Why name hurricanes?

Title says it all, really. Why do we name them?

Well, the NOAA says:

I would also assume it is easier to reconcile insurance claims with a named storm vs. a geographic storm. That and easier to retire storms for historical info.

Not that I want to make insurance companies lives easier blasted homeowners insurance hikes

Systems that produce hurricanes are relatively long-lived and stable, meteorologically. Remember that names are assigned when the system reaches the status of “tropical depression,” and since these systems remain relatively cohesive as they travel and evolve, giving them a name is easier than using other characteristics to identify the storm. This is especially true when the same system can affect multiple countries and states.

Tornadoes, floods, blizzards, and even earthquakes, are relatively short-lived, and while they can cause an enormous amount of damage, the damage is generally limited to a very specific area, over a relatively short period of time. I supposed we could name each front as it passes over the US (or any other continent), but most fronts produce very little significant damage anywhere they pass, so there isn’t much reason to refer to them after they have passed.

Giving each system a name also makes it easier to identify individual systems that exist at the same time. (See FEMA For Kids: Hurricane Names. Fronts that produce tornadoes and blizzards move in a relatively predictable west-east pattern. The exact path of a Hurricane/Tropical Depression system is not nearly as predictable, so you could actually have several different systems in the same area at the same time, but moving in different directions.

Maybe, though, your question is meant to be “Why do we use people’s names to identify hurricanes?” The answer to that is “tradition,” as explained in the link above and here. There’s really no other reason to use people’s names instead of codes (like 20060914 as the date of origin for a storm that originates on September 14, 2006). But that would start sounding too much like Star Trek or something…

There’s no hurricane “Bryan” in the list. I’m disappointed somehow.

Like this trio of storms currently off the coast of China; (from OSEI Image of the day ).

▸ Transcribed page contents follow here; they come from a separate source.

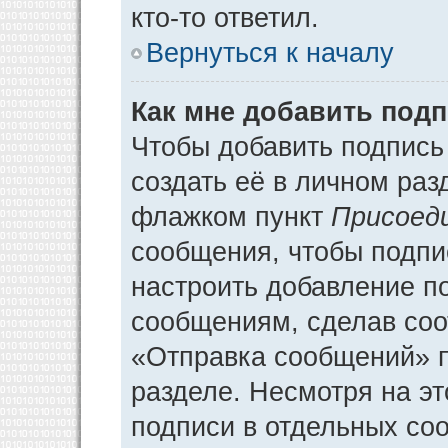
кто-то ответил.
Вернуться к началу
Как мне добавить под
Чтобы добавить подпись
создать её в личном раз
флажком пункт
Присоед
сообщения, чтобы подпи
настроить добавление п
сообщениям, сделав соо
«Отправка сообщений» п
разделе. Несмотря на э
подписи в отдельных со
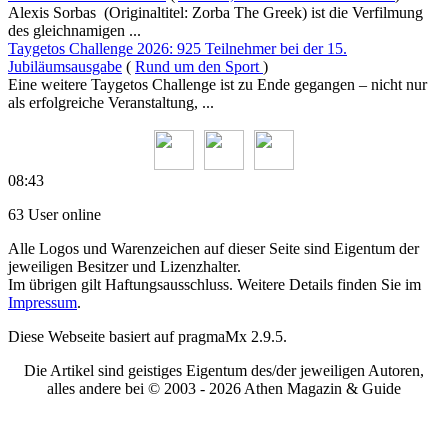
Alexis Sorbas (Originaltitel: Zorba The Greek) ist die Verfilmung
des gleichnamigen ...
Taygetos Challenge 2026: 925 Teilnehmer bei der 15.
Jubiläumsausgabe
(
Rund um den Sport
)
Eine weitere Taygetos Challenge ist zu Ende gegangen – nicht nur
als erfolgreiche Veranstaltung, ...
08:43
63 User online
Alle Logos und Warenzeichen auf dieser Seite sind Eigentum der
jeweiligen Besitzer und Lizenzhalter.
Im übrigen gilt Haftungsausschluss. Weitere Details finden Sie im
Impressum
.
Diese Webseite basiert auf pragmaMx 2.9.5.
Die Artikel sind geistiges Eigentum des/der jeweiligen Autoren,
alles andere bei © 2003 -
2026 Athen Magazin & Guide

the tradition of naming hurricanes is older than one would think.

after spain started establishing foot-holds on this side of the world, bad hurricanes that would do a large amount of damage would be named after the saint of the day it hit. that way you could easily reference a part. bad storm when telling others about it. they would also know which day it hit by the name.

some of the islands kept up the saint custom. in the u.s., we would go with the year (the 1926 storm) or weekend (the labour day storm) or place (the galveston storm). then girl names were decided on, and finally in the interest of fairness and equality, both girl and boy names.